The Sixers were cruising early in the third and had forced a Knicks timeout with pace-and-space basketball. Harris promptly missed a layup, leading to a Donte DiVincenzo transition three. A brutal turnover followed for Harris on the next possession, when he got the ball on the wing with 10 on the shot clock, wasted six seconds, and then barreled into the paint with no plan at all. The only reason he wasn’t able to force a hot potato on another teammate is because he traveled first, and when the Knicks got the ball back, Jalen Brunson promptly scored an and-one at the rim. The run was dead.
Every attempt to try to get Harris going was a waste of time and energy, bleeding the clock without generating any positive momentum. There is nothing he did well in this game. There’s little he has done well for quite a while.

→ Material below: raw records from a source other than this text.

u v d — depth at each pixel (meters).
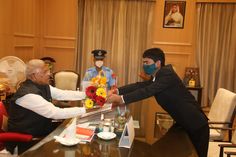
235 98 2.82
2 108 2.31
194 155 1.70
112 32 4.73
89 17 4.73
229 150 2.48
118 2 4.66
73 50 4.80
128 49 4.77
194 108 2.26
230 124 2.81
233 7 4.46
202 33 4.59
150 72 2.28
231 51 4.54
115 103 2.12
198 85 4.43
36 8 4.60
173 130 2.25
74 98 2.64
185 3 4.57
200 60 4.62
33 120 2.15
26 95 2.11
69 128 1.69
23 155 1.48
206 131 2.28
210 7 4.51
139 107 2.65
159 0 4.60
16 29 3.91
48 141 1.67
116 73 4.78
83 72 4.85
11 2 3.71
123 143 1.63
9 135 2.00
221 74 4.62
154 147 1.74
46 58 4.56
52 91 2.59
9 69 3.11
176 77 2.23
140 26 4.71
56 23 4.77
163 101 2.26
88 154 1.49
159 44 4.70
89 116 2.07
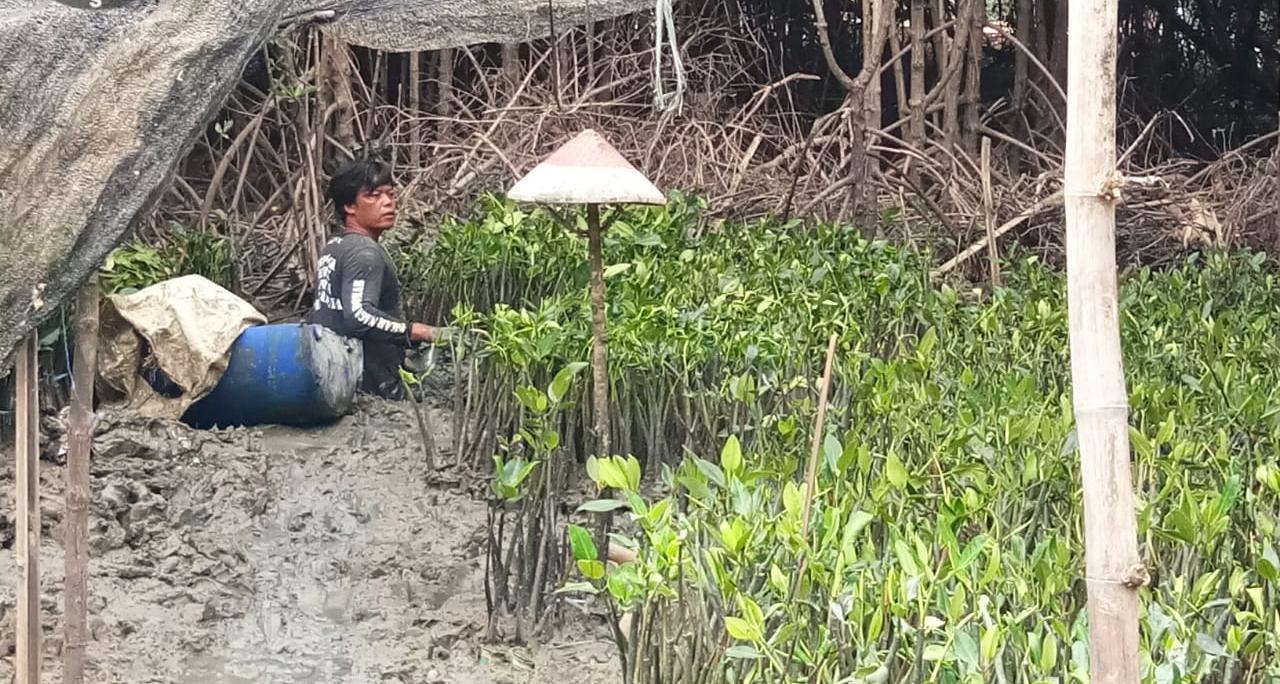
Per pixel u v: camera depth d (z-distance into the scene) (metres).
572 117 10.88
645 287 6.64
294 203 9.05
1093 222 2.36
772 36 15.12
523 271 7.98
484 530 5.60
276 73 9.80
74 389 3.81
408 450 6.44
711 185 10.43
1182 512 3.44
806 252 7.98
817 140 10.47
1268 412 4.43
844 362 5.73
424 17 6.12
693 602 3.58
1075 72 2.35
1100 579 2.43
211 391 6.44
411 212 9.88
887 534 3.63
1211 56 15.66
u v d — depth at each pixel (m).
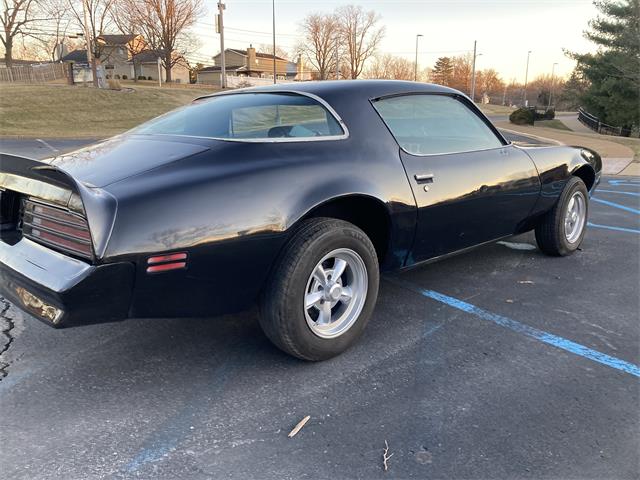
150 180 2.29
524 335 3.09
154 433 2.17
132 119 25.91
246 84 62.72
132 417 2.28
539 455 2.04
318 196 2.56
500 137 3.91
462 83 104.31
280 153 2.63
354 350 2.89
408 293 3.75
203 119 3.07
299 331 2.57
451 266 4.38
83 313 2.15
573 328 3.20
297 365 2.73
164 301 2.27
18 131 20.52
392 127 3.12
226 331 3.13
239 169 2.45
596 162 4.87
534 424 2.24
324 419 2.27
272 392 2.48
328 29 81.56
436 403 2.39
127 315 2.23
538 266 4.39
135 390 2.50
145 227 2.14
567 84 42.56
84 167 2.51
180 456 2.03
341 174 2.71
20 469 1.95
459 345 2.96
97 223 2.08
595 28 33.56
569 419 2.27
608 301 3.63
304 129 2.86
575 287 3.90
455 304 3.55
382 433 2.17
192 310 2.38
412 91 3.37
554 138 21.91
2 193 2.69
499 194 3.63
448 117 3.54
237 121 2.93
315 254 2.54
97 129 22.58
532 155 4.02
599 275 4.18
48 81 47.34
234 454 2.04
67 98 28.19
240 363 2.75
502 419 2.27
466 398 2.43
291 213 2.47
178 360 2.79
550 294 3.75
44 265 2.27
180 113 3.35
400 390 2.50
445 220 3.27
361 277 2.84
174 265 2.21
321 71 84.00
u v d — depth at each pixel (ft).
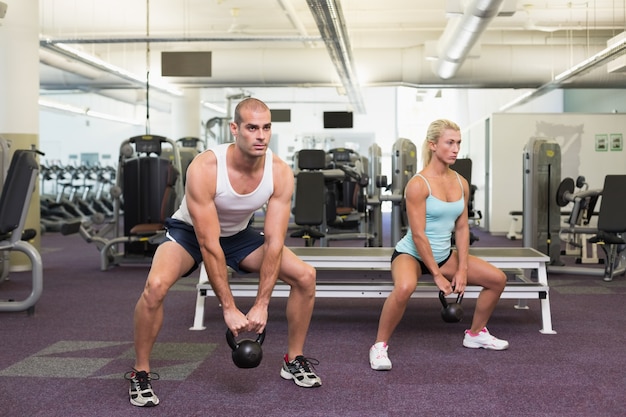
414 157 21.31
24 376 8.95
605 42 35.29
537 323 12.35
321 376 8.88
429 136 9.55
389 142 53.67
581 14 30.40
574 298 15.12
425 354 10.03
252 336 11.25
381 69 32.17
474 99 47.21
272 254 7.47
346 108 52.60
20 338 11.23
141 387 7.73
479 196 36.68
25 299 14.29
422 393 8.15
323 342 10.84
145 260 20.90
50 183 58.03
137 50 36.65
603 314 13.23
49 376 8.94
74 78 34.99
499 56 31.45
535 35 36.78
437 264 9.72
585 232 19.49
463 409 7.58
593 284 17.22
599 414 7.41
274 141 55.06
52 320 12.77
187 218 7.80
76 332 11.68
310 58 32.37
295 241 29.53
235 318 7.14
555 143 19.25
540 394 8.12
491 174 32.60
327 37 25.31
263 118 6.95
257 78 32.83
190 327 12.03
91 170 44.80
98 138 57.57
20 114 19.57
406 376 8.88
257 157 7.13
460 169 21.49
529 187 19.33
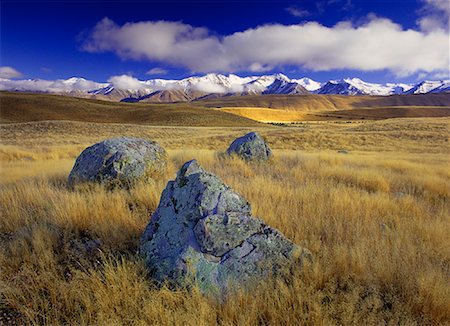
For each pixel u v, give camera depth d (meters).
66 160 14.94
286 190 7.61
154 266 3.75
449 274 3.94
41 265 3.83
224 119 98.88
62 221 5.18
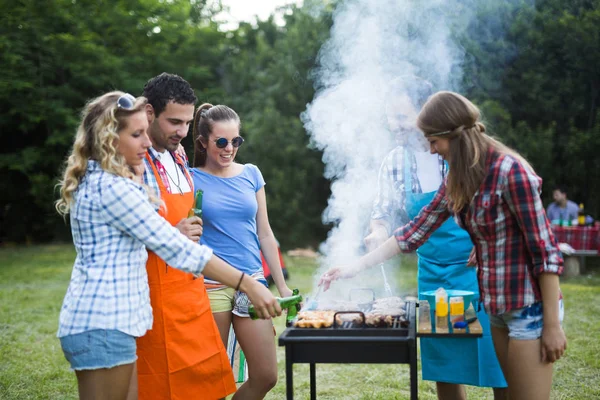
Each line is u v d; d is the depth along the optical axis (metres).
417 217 2.65
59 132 15.62
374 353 2.18
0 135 16.34
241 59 15.73
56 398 4.01
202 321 2.62
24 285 8.96
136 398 2.35
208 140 2.87
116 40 17.05
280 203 12.85
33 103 15.24
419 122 2.30
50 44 15.71
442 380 3.00
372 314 2.41
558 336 2.15
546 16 10.59
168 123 2.59
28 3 15.76
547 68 10.79
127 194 2.14
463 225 2.33
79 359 2.11
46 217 16.31
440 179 3.07
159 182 2.58
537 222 2.15
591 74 10.73
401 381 4.30
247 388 2.90
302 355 2.20
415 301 2.80
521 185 2.15
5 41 14.98
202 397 2.60
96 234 2.15
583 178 10.94
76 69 15.59
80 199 2.15
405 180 3.10
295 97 13.27
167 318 2.50
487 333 2.92
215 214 2.85
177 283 2.54
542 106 11.01
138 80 16.06
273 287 8.45
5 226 16.22
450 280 2.98
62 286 8.84
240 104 14.83
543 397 2.23
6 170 16.00
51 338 5.59
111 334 2.11
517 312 2.24
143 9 17.28
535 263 2.18
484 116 10.40
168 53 16.88
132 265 2.20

Nick Nurse has shown little inclination to change his role, even as other guys have been shifted into different spots in the rotation. Mo Bamba is in a starting spot despite largely being bad. Buddy Hield had a tough stretch and got moved to a reserve role, with Nurse showing no fear of demoting him during a contract year that might lead to an eventual long-term pact with the Sixers. Cam Payne’s role fluctuates every night. And then there’s Harris, who is nailed on as one of their heaviest-minute players no matter what is happening on a given night.

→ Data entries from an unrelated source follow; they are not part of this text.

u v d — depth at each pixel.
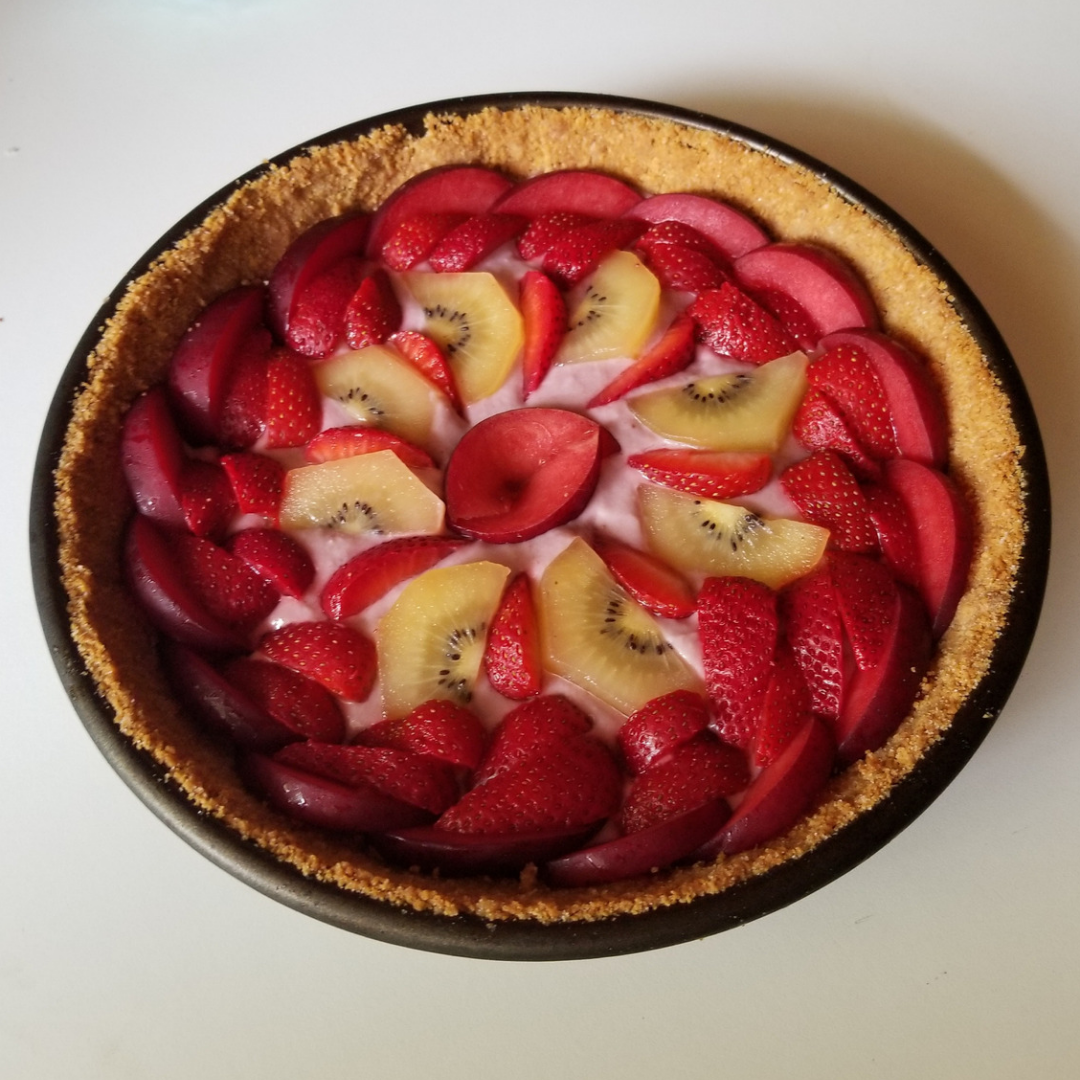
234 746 0.30
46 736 0.33
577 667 0.30
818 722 0.28
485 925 0.25
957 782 0.30
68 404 0.31
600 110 0.34
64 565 0.29
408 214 0.35
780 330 0.33
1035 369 0.33
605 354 0.33
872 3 0.39
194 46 0.42
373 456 0.32
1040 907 0.29
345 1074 0.29
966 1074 0.28
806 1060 0.28
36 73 0.42
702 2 0.40
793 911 0.29
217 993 0.30
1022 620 0.27
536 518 0.31
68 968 0.30
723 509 0.31
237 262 0.35
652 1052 0.28
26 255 0.39
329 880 0.26
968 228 0.35
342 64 0.41
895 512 0.30
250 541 0.31
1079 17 0.37
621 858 0.27
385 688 0.30
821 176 0.33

To a degree, I get it. There would be a lot more scrutiny from changing Harris’ role, and he always pulls out a nice performance just when you’ve given up on him. But they simply aren’t getting enough out of him, and he has been fortunate to have a nailed-on spot as a starter and closer despite that.

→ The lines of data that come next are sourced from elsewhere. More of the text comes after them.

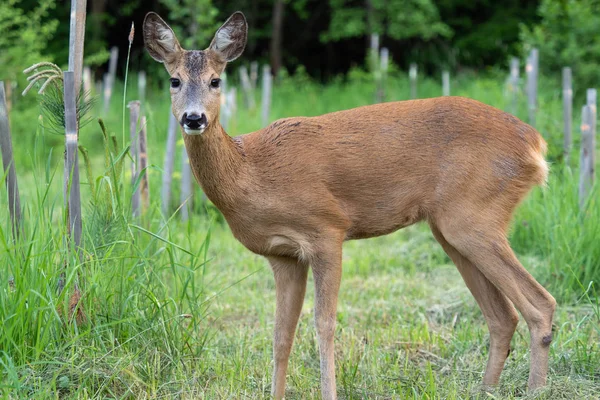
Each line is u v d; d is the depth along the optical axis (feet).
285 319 19.95
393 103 20.58
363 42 100.01
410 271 31.76
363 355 22.17
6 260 19.11
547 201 29.94
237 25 19.95
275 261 20.21
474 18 95.71
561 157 37.86
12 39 62.69
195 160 19.22
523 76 62.49
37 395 17.54
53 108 20.75
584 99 57.21
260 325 25.61
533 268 27.99
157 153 38.47
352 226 20.12
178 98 18.98
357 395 19.70
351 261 33.04
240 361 21.54
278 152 19.60
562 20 61.16
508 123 20.01
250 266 32.30
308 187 19.40
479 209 19.47
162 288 22.18
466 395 19.12
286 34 100.27
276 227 19.56
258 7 98.07
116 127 55.36
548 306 19.13
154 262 22.38
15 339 18.74
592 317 24.23
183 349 21.17
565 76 37.45
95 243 20.74
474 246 19.48
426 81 77.10
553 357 20.93
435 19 89.51
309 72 100.73
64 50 85.97
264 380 20.65
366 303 28.09
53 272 19.66
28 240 20.20
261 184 19.38
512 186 19.70
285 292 20.11
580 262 26.61
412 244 34.99
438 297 28.04
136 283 20.68
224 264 32.22
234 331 24.76
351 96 72.02
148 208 25.84
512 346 23.07
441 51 92.79
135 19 95.81
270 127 20.15
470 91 64.23
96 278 20.04
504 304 20.20
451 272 31.42
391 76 75.92
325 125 19.99
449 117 19.86
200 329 24.20
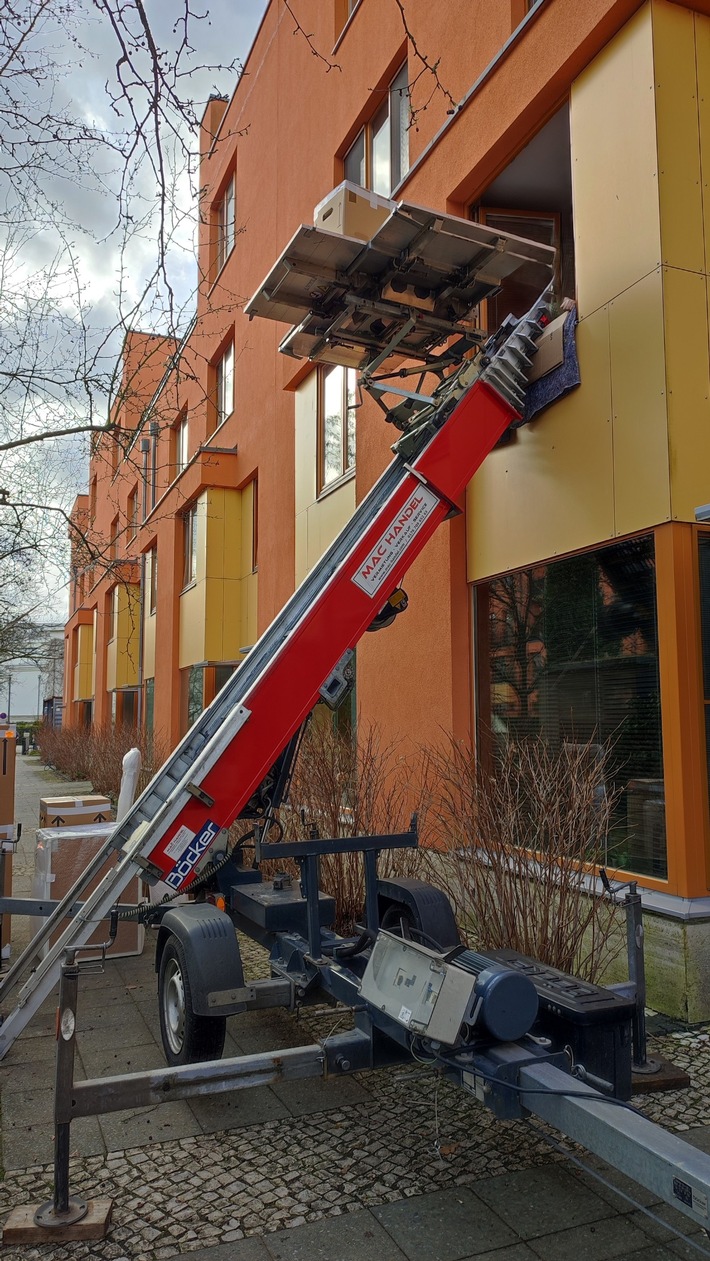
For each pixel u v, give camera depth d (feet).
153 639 71.10
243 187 49.24
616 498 18.78
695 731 17.04
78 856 20.24
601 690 19.53
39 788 72.69
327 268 18.28
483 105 23.67
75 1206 10.27
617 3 18.49
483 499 24.02
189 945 13.66
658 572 17.62
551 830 15.98
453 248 17.58
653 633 18.03
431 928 15.31
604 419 19.20
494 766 23.45
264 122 45.11
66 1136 10.23
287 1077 11.10
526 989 10.16
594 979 15.21
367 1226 10.05
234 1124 12.70
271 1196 10.71
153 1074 10.53
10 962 20.72
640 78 18.43
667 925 16.55
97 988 19.19
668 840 17.02
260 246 45.68
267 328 45.55
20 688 197.16
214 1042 13.55
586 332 19.80
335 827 20.30
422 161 26.91
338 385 36.52
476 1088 9.88
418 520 16.92
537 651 21.89
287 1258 9.46
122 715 90.99
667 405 17.44
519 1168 11.32
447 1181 11.02
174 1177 11.21
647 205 18.11
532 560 21.70
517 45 22.09
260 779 15.01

— A split with the Knicks in a two-game miniseries is more than acceptable in the circumstances, especially when you consider the grind of Sunday night’s win. They found a way to dig one out despite a horrific offensive showing two days prior, and all anyone would have hoped for in this one was a professional performance.
What they got instead was a complete disaster. There have been way too many of these games where the Sixers just get blitzed for a quarter or two at a time, leaving them in need of a miracle just to make the game close. It’s dispiriting, it has to be rage-inducing for fans, and I can only imagine what is going through the mind of Joel Embiid, who is battling to return to the floor while watching this nonsense night after night.
They all bear some responsibility for the failures on defense, because we watched markedly different performances against the same team two days apart. Granted, OG Anunoby’s return gave the Knicks a little bit of extra firepower for this one, but that had little to do with Philadelphia’s defensive struggles. The connectivity that we saw on Sunday evaporated into the New York air, with late rotations and poor awareness plaguing all four quarters against the Knicks.
If I’ve said it once, I’ve said it 1000 times — the Sixers do not have the personnel to simply take plays off, let alone entire stretches of the game. And yet there they were on national TV at the Garden, failing to make a low-man rotation on a pick-and-roll, or failing to make the follow-up read once the help came at the rim. It is a group of guys operating as if the responsibility is always someone else’s, and there’s seemingly little concern about fixing it.
Nick Nurse needs to figure out a solution, and he needs it fast. He has a team filled with guys on expiring contracts who have crumbled without their star. They have a decent amount of “team-first guys” in theory, but we may be past the point of that mattering. This group needs some shared buy-in, and I’m not sure where it’s going to come from.